◆ Task requirements
In the abstract on STAT3 signaling in CD8+ T cells, which two mouse models of STAT3 GOF are named?

──────── Source document ────────

Amplified STAT3 increases expression of the CD39 ectoenzyme and impairs function of CD8+ T cells.

Abstract

Abstract Regulation of T cell signaling is paramount to mount an appropriate immune response and protect the host from pathophysiology. Here, we study the impact on CD8+ T cells in monogenic inborn error of immunity patients exhibiting dysregulated signal 3 (cytokine signaling) pathways resulting from STAT3 gain- or loss-of-function variants (STAT3 GOF and STAT3 LOF). Using high dimensional immune profiling, we demonstrate increased expression of the ectoenzyme, CD39, which hydrolyzes extracellular ATP, on STAT3 GOF patient CD8+ T cells. Moreover, CD8+ T cells from two mouse models of STAT3 GOF (STAT3+/G421R and NOD-STAT3+/K392R) recapitulated this increase in CD39. In vitro, STAT3-activating cytokines (e.g., IL-6, IL-21, IL-27, IL-10) augment CD39 induction in a TCR-dependent manner in healthy donor and in STAT3 GOF CD8+ T cells. In contrast, STAT3 LOF patients show diminished CD39 induction. We find a positive correlation between CD39 induction and phosphorylated STAT3 levels while STAT3 inhibition prevents this cytokine-driven augmentation of CD39. Finally, acutely activated, and sorted CD39+CD8+ T cells from healthy donors inhibit bystander CD8+ T cell cytokine production (e.g., IFN-g). Pharmacologic inhibition of CD39 enzymatic activity or genetic ablation via CRISPR/Cas9 editing reversed decreases in cytokine production. Together, our data demonstrate a mechanistic connection between amplified STAT3 signaling and CD39 levels which is capable of impairing CD8+ T cell function.

──────── Extracted entries ────────

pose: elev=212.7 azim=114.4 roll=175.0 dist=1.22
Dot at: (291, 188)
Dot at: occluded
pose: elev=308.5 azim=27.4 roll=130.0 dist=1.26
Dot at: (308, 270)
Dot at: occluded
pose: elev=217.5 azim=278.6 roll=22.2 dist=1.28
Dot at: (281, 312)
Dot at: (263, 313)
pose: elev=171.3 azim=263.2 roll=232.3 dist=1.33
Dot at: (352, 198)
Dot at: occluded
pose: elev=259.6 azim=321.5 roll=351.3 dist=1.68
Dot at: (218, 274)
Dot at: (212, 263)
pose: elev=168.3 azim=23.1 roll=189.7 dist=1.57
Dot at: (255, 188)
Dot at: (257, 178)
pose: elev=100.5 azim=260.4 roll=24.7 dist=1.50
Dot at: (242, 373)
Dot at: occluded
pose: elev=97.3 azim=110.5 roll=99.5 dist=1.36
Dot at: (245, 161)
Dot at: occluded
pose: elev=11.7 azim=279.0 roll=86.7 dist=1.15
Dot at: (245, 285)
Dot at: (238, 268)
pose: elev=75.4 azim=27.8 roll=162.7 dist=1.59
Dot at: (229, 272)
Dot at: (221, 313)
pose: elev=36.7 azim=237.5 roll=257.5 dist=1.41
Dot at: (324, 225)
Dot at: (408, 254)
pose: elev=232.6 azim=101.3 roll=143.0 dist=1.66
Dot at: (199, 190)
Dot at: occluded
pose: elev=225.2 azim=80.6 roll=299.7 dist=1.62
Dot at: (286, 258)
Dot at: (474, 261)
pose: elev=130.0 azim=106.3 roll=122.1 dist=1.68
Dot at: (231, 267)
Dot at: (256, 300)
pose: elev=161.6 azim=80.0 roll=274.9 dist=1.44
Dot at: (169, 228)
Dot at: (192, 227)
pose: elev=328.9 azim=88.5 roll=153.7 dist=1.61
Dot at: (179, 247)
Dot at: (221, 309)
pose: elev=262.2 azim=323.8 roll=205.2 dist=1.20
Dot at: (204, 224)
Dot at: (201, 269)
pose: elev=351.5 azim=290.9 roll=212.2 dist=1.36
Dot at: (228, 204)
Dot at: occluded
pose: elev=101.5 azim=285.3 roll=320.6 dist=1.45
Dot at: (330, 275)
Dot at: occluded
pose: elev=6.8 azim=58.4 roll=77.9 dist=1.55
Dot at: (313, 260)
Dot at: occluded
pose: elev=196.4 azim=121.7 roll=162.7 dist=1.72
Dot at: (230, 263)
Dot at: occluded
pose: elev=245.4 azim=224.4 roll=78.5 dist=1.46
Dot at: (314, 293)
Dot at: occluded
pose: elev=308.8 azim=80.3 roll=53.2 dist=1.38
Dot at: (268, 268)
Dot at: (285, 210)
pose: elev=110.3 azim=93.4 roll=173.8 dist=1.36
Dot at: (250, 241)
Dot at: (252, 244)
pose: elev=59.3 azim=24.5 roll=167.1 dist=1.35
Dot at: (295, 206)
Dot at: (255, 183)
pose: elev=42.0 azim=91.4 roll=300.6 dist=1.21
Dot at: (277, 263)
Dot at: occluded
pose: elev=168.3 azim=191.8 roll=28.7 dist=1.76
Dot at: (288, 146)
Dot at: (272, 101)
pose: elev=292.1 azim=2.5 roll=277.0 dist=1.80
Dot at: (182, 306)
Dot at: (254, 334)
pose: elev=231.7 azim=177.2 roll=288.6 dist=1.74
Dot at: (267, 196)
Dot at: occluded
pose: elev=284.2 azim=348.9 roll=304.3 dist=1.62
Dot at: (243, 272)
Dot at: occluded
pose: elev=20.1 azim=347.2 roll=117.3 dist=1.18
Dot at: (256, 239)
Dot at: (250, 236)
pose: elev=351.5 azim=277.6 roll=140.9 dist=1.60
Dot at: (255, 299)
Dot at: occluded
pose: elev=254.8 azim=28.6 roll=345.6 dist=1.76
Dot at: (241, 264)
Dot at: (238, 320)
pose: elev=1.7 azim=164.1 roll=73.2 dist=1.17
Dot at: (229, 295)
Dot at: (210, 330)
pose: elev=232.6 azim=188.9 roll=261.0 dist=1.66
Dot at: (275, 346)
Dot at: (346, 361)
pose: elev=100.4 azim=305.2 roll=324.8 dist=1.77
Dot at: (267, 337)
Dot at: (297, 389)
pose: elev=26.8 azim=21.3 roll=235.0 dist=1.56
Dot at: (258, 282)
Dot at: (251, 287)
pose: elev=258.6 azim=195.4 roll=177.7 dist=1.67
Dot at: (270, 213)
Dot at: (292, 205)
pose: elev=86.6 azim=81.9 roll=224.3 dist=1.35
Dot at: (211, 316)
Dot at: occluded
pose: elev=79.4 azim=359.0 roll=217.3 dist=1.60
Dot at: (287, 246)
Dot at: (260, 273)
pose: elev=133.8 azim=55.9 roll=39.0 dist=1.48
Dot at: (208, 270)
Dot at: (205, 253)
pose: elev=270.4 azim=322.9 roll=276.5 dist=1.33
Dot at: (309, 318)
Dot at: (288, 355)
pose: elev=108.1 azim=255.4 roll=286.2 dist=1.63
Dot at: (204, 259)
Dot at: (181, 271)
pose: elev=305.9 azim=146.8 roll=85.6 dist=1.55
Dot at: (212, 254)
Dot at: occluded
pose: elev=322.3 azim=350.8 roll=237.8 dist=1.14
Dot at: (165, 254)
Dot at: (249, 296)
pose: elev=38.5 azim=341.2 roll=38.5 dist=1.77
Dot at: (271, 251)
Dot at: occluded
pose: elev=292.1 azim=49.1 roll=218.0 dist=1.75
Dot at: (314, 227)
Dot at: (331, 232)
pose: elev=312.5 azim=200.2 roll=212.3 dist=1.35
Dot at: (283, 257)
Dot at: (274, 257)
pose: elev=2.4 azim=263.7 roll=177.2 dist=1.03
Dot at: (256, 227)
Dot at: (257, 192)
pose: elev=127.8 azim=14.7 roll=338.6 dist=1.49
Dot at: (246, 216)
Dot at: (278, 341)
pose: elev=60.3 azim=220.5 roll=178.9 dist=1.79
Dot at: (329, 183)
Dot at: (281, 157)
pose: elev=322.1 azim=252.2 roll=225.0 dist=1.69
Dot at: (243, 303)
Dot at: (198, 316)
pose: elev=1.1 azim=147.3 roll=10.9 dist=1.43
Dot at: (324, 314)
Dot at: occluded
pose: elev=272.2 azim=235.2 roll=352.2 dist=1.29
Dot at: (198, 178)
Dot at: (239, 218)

────────

◆ Exercise answer
STAT3+/G421R and NOD-STAT3+/K392R.